The data from Webb and Hubble together help explain why the Balmer break is weaker than in other Little Red Dots: GLIMPSE-17775 is surrounded by a massive host galaxy. Although the host galaxy of such an LRD has been unusual at this scale, it does not contradict the model of a dense gas cocoon. The model of "Little Red Dots" with black holes and stars attributes the excess blue light to stars in the host galaxy.

When Webb first discovered small red dots, some researchers thought these objects had "upended cosmology," as they were unsure how galaxies in the early universe could grow so large so quickly to account for all the light emitted by their stars. However, the team believes that the puzzle piece GLIMPSE-17775 fits well into the existing framework of the universe's developmental history, as the masses of the black holes do not need to be so high to explain the broad emission lines.

"Everything fits together, nothing is broken, and I think that makes the puzzle of our universe even more exciting," said Kokorev. "I look forward to diving deeper into the matter and finding out what drives the central energy sources of these LRDs. While we suspect a black hole, there are also other interesting theories, which is very exciting. Perhaps in one or two years, we will have the final answer to what drives these sources."

Notes

[1] Astronomers know that the first stars, officially referred to as Population III stars, must have consisted almost entirely of hydrogen and helium—the elements that formed as a direct result of the Big Bang. They likely contained none of the heavier elements such as carbon, nitrogen, oxygen, and iron found in stars that shine today. In other words: Population III stars were metal-free (astronomers refer to any element heavier than helium as metal).

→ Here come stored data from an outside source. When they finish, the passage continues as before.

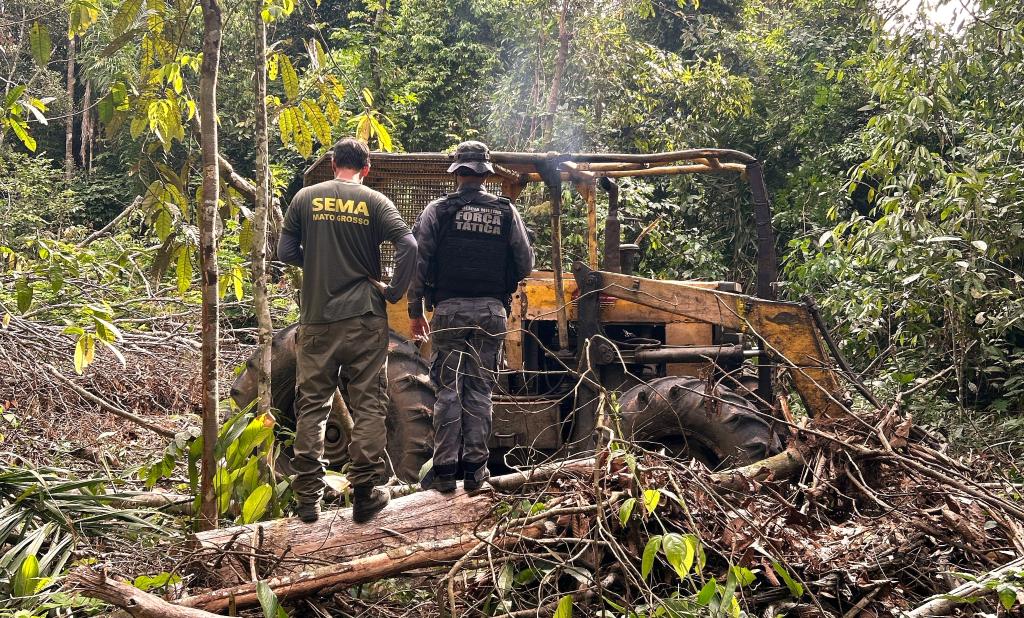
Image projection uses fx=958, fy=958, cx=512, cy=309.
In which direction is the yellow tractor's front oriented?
to the viewer's right

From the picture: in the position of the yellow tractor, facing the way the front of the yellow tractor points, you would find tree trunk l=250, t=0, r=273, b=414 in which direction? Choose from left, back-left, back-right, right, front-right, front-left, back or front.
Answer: back-right

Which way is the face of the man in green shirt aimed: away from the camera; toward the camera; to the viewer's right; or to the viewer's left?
away from the camera

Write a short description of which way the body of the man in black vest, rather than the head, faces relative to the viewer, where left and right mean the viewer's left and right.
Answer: facing away from the viewer

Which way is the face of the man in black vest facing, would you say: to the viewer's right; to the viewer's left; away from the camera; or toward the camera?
away from the camera

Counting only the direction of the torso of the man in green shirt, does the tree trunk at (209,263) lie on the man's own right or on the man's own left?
on the man's own left

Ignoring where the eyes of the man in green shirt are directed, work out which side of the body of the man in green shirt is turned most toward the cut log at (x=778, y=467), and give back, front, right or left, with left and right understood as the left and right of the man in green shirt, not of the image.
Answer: right

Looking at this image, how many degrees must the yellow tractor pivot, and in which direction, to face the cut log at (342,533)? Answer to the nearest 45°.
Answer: approximately 135° to its right

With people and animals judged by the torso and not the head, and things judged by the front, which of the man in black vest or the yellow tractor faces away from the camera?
the man in black vest

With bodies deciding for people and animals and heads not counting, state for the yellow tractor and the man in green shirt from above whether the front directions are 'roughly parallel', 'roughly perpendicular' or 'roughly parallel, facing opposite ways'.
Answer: roughly perpendicular

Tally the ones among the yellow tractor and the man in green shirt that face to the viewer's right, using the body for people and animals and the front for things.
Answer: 1

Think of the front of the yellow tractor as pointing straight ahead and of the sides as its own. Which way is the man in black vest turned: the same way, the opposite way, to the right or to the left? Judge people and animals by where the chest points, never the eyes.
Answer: to the left

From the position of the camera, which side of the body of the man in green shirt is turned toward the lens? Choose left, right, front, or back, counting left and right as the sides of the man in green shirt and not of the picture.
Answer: back

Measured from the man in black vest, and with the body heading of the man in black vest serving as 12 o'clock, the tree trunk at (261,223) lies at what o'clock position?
The tree trunk is roughly at 9 o'clock from the man in black vest.

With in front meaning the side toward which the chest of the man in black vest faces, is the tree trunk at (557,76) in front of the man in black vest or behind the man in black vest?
in front

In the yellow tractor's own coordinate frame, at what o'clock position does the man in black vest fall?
The man in black vest is roughly at 4 o'clock from the yellow tractor.

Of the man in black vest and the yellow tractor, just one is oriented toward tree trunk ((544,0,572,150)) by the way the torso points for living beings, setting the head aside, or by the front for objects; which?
the man in black vest
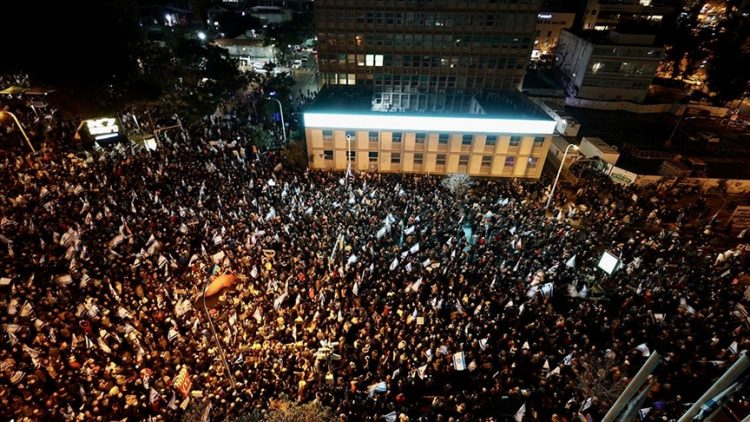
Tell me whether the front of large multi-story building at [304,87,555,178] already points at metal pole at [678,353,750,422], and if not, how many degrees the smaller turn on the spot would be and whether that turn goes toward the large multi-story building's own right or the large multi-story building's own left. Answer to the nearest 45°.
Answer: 0° — it already faces it

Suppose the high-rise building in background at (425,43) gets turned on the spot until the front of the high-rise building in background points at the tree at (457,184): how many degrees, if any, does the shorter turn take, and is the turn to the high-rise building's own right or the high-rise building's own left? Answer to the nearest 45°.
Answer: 0° — it already faces it

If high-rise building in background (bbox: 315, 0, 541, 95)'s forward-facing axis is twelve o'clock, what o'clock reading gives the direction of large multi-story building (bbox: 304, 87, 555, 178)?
The large multi-story building is roughly at 12 o'clock from the high-rise building in background.

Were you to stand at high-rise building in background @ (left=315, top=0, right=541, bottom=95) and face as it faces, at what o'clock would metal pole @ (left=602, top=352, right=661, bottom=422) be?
The metal pole is roughly at 12 o'clock from the high-rise building in background.

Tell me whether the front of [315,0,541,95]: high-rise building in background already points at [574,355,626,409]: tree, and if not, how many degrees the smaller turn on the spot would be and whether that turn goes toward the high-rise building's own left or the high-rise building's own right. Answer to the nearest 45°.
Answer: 0° — it already faces it

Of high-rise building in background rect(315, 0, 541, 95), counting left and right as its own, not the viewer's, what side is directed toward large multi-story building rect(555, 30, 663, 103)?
left

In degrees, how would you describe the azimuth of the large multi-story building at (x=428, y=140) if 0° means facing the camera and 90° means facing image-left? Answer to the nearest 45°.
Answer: approximately 0°

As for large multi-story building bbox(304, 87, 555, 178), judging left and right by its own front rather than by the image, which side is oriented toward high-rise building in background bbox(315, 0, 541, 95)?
back

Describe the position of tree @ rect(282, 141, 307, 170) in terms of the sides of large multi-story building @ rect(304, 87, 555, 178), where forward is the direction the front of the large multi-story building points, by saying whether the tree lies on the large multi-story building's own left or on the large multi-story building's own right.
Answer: on the large multi-story building's own right

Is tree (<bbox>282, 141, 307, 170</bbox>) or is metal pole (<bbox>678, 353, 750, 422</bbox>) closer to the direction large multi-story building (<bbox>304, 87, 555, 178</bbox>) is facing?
the metal pole

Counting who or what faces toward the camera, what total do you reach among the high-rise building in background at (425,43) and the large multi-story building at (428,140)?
2
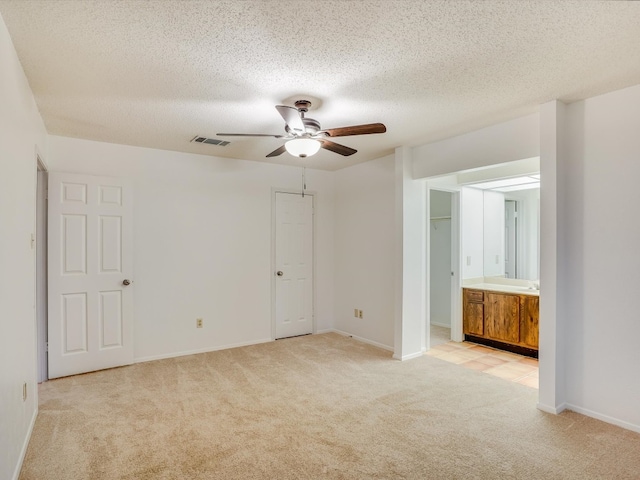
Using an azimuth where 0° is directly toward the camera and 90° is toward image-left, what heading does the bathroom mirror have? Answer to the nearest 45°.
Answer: approximately 45°

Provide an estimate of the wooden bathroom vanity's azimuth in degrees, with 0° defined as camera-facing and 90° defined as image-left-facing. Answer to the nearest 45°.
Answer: approximately 45°

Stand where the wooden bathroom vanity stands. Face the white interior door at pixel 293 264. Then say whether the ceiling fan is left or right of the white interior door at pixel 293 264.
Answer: left
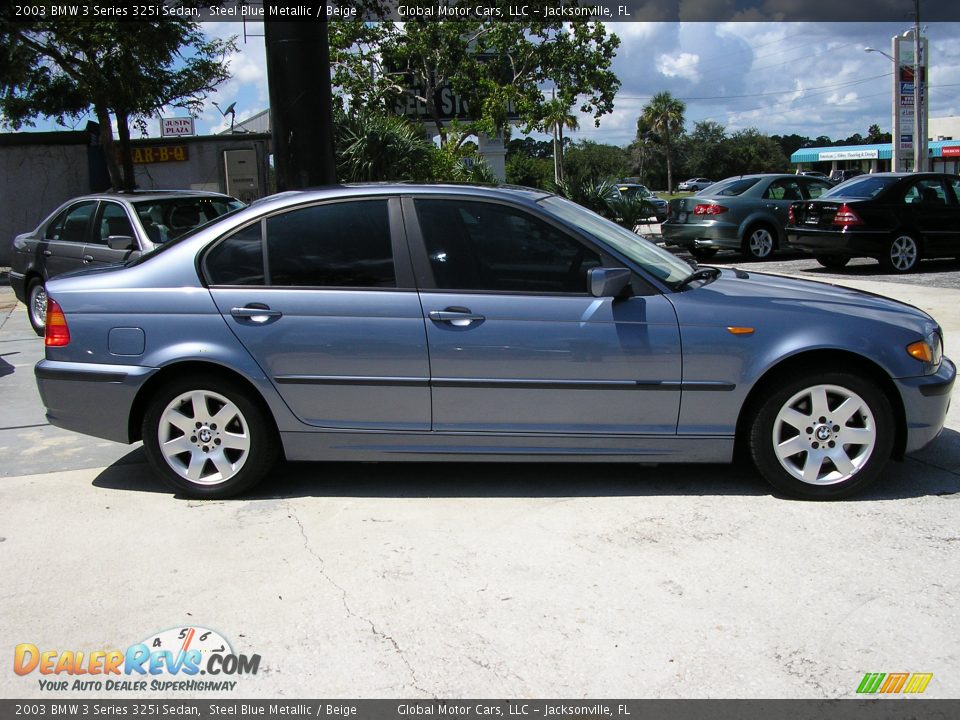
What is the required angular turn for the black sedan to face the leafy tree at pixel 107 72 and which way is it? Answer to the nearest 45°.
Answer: approximately 135° to its left

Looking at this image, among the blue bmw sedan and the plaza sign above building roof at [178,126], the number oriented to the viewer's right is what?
1

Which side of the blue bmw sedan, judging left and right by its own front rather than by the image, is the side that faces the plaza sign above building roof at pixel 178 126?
left

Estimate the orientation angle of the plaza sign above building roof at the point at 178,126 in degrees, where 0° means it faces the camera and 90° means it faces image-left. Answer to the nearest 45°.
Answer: approximately 0°

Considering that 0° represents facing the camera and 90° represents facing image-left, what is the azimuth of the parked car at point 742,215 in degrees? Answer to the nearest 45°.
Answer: approximately 225°

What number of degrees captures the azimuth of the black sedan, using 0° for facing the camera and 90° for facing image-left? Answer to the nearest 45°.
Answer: approximately 225°

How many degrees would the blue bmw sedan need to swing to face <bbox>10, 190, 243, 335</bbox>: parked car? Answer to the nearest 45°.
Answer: approximately 135° to its left

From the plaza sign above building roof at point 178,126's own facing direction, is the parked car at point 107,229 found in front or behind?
in front

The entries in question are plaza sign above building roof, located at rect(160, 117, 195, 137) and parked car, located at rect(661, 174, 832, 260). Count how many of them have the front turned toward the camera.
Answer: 1

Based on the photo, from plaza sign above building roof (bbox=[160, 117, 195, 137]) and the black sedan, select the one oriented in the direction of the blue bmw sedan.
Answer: the plaza sign above building roof

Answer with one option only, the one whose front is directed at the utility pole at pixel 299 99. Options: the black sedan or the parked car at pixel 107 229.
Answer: the parked car

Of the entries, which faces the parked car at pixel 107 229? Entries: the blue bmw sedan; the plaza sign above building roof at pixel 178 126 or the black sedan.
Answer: the plaza sign above building roof

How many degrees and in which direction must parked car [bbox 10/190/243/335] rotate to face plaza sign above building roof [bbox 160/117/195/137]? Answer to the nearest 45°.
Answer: approximately 135° to its left
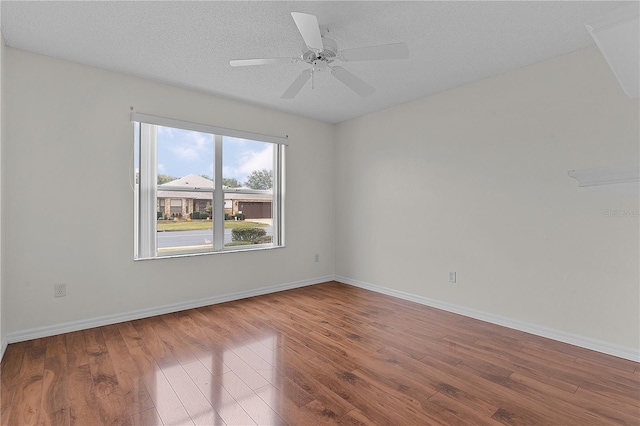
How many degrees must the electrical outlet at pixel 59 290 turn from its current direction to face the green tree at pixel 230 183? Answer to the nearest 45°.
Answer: approximately 90° to its left

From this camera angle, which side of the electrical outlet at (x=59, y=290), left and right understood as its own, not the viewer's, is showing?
front

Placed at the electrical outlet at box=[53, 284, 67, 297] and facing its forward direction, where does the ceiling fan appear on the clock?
The ceiling fan is roughly at 11 o'clock from the electrical outlet.

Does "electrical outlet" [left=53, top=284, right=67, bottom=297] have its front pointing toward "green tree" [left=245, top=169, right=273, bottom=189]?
no
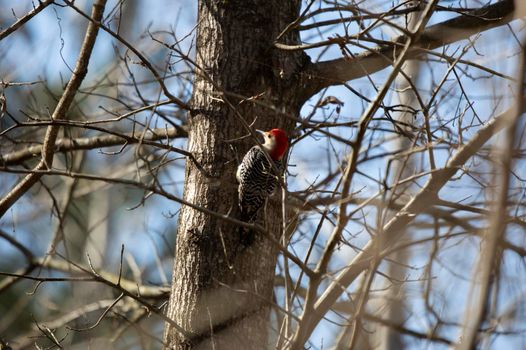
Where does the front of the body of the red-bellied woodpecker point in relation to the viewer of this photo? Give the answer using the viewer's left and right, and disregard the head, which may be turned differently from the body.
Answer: facing away from the viewer and to the left of the viewer
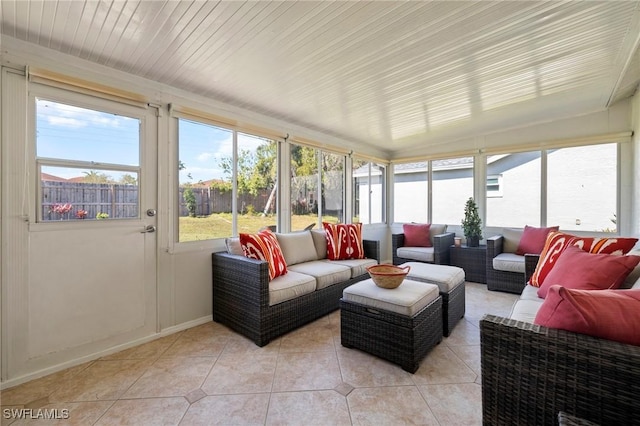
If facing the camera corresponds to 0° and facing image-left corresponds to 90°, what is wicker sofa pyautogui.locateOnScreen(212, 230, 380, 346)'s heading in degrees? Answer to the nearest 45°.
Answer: approximately 315°

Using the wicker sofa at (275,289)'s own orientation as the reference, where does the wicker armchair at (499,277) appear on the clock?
The wicker armchair is roughly at 10 o'clock from the wicker sofa.

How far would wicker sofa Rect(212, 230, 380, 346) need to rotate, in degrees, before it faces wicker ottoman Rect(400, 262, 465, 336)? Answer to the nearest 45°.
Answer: approximately 45° to its left

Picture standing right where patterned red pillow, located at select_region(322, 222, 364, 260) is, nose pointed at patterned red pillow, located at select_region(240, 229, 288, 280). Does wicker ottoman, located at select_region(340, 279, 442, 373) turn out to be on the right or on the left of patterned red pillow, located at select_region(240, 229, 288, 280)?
left

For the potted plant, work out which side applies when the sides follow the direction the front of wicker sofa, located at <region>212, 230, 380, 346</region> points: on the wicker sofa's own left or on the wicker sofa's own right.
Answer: on the wicker sofa's own left

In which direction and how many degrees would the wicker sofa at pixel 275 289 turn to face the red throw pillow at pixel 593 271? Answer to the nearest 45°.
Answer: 0° — it already faces it

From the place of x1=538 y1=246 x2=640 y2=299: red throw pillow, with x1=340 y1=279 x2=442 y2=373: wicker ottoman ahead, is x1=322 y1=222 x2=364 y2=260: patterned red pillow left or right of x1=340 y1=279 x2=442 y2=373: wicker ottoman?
right

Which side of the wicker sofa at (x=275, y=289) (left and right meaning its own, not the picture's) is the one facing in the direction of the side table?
left

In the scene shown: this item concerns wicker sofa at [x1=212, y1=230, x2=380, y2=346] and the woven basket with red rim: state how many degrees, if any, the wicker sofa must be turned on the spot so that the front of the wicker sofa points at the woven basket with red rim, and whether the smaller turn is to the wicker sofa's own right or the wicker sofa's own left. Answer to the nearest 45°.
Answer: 0° — it already faces it
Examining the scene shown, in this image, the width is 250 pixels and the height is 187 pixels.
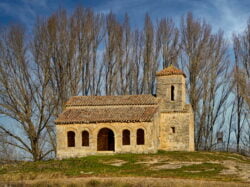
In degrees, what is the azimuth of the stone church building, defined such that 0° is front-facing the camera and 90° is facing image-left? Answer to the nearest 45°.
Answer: approximately 0°
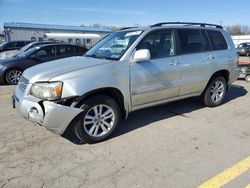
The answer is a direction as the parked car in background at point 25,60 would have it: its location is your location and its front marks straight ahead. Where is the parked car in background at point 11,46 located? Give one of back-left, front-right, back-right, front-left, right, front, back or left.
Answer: right

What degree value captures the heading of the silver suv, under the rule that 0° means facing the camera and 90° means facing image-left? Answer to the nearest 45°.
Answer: approximately 45°

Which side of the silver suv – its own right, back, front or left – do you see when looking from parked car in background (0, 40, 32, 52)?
right

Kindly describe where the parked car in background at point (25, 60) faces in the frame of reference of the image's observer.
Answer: facing to the left of the viewer

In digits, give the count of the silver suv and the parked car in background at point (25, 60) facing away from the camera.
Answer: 0

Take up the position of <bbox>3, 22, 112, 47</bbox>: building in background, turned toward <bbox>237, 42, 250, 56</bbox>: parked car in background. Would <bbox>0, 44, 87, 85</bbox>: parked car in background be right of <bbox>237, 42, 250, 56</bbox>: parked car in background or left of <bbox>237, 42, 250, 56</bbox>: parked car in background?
right

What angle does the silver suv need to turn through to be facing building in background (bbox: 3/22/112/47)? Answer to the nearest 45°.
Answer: approximately 135° to its right

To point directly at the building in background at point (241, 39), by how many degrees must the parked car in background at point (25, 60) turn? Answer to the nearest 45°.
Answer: approximately 135° to its right

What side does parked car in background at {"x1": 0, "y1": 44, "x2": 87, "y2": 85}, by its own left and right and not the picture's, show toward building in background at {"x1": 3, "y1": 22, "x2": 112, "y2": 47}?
right
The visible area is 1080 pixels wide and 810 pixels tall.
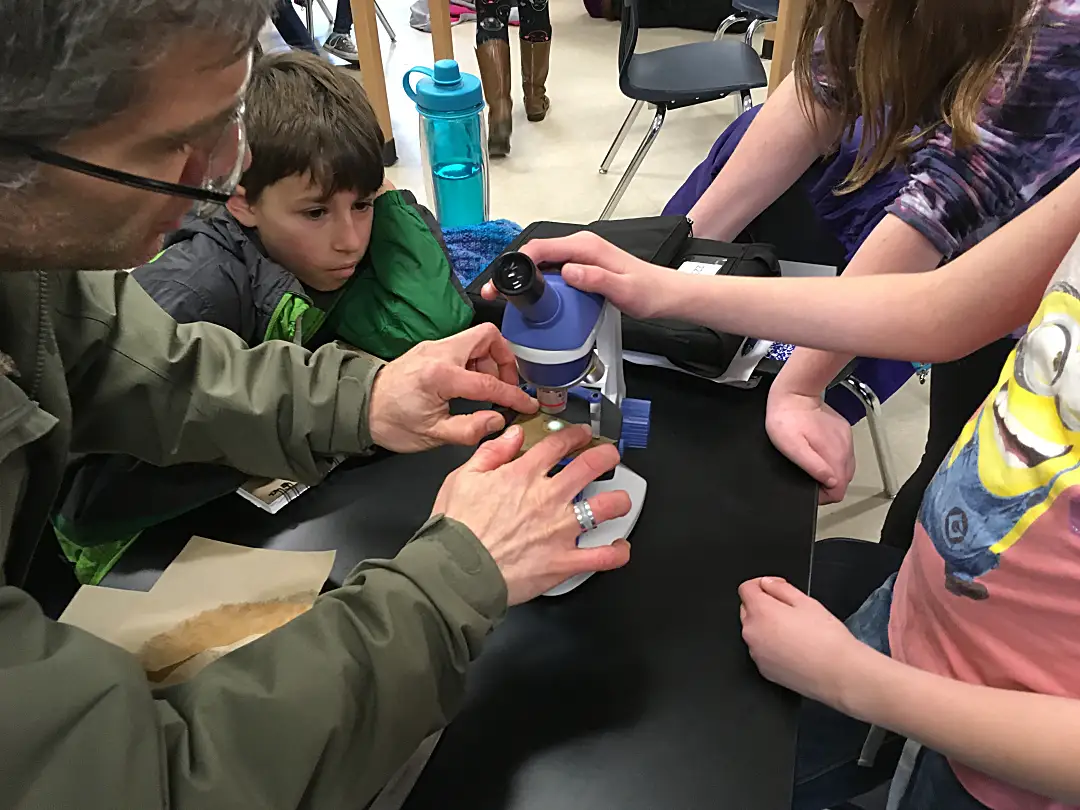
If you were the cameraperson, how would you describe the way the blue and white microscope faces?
facing the viewer and to the left of the viewer

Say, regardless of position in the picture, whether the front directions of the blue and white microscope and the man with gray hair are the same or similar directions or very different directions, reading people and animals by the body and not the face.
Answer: very different directions

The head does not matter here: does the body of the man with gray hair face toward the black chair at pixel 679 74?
no

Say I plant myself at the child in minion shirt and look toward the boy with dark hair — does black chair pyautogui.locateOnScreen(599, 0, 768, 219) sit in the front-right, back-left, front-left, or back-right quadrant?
front-right

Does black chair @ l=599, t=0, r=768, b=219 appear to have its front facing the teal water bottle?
no

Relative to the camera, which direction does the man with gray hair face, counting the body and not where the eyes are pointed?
to the viewer's right

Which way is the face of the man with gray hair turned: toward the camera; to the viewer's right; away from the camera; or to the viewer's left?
to the viewer's right

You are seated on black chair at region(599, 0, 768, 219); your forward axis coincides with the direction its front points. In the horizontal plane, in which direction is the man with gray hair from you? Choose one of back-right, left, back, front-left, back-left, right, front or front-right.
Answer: right

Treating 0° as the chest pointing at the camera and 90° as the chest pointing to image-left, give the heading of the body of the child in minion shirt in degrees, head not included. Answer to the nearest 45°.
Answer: approximately 45°

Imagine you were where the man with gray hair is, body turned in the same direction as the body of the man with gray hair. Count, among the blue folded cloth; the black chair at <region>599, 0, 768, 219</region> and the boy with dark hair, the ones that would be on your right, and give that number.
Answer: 0

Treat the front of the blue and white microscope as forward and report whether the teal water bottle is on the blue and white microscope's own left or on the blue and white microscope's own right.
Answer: on the blue and white microscope's own right

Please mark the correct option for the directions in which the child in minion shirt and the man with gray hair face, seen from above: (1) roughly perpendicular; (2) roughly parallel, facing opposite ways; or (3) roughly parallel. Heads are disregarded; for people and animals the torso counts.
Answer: roughly parallel, facing opposite ways
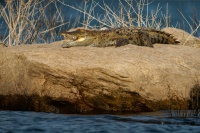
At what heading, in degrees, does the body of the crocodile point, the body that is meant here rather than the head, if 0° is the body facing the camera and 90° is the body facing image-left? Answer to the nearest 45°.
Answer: approximately 90°
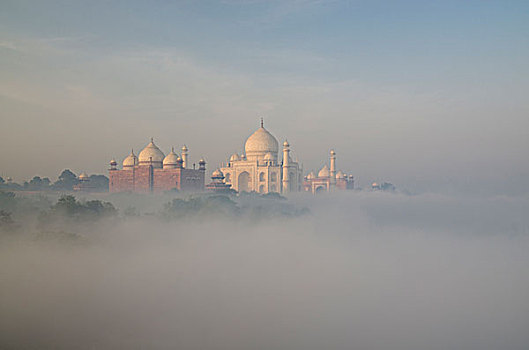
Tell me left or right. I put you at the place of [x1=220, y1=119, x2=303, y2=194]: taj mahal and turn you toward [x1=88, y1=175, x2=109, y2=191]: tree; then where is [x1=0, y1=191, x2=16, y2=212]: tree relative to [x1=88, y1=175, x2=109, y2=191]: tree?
left

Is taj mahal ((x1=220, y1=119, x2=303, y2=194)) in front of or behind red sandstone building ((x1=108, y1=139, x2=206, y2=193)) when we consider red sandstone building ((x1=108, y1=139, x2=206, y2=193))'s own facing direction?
in front

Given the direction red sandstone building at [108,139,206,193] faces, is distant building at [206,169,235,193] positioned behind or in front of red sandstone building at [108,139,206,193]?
in front

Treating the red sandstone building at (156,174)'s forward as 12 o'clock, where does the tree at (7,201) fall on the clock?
The tree is roughly at 7 o'clock from the red sandstone building.

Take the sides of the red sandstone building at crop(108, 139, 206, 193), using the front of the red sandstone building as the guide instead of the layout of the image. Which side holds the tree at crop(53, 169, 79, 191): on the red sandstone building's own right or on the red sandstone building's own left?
on the red sandstone building's own left

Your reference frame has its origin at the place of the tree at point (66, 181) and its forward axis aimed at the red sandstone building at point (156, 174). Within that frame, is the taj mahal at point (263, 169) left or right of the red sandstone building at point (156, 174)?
left

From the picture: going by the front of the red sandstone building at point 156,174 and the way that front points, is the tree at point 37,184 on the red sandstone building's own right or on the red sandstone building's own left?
on the red sandstone building's own left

[2] In a spectrum, light emitted or absorbed by an atom or molecule at a specific frequency is analyzed. Each ion, atom, and molecule emits and absorbs light at specific wavelengths, making it possible to determine the composition of a star or other celestial body. Emission lines create bright features, absorption lines dark features, and each line represents light emitted or absorbed by one or more substances.

Background Information

Webb is the largest and most powerful telescope ever launched into space. As part of an international cooperation agreement, ESA provided the launch service for the telescope using the Ariane 5 launch vehicle. In collaboration with its partners, ESA was responsible for the development and qualification of the adaptations of Ariane 5 for the Webb mission, as well as for securing the launch service through Arianespace. ESA also provided the main spectrograph NIRSpec and 50% of the mid-infrared instrument MIRI, which was developed and built by a consortium of publicly funded European institutes (the MIRI European Consortium) in collaboration with JPL and the University of Arizona.

Webb is an international partnership between NASA, ESA, and the Canadian Space Agency (CSA).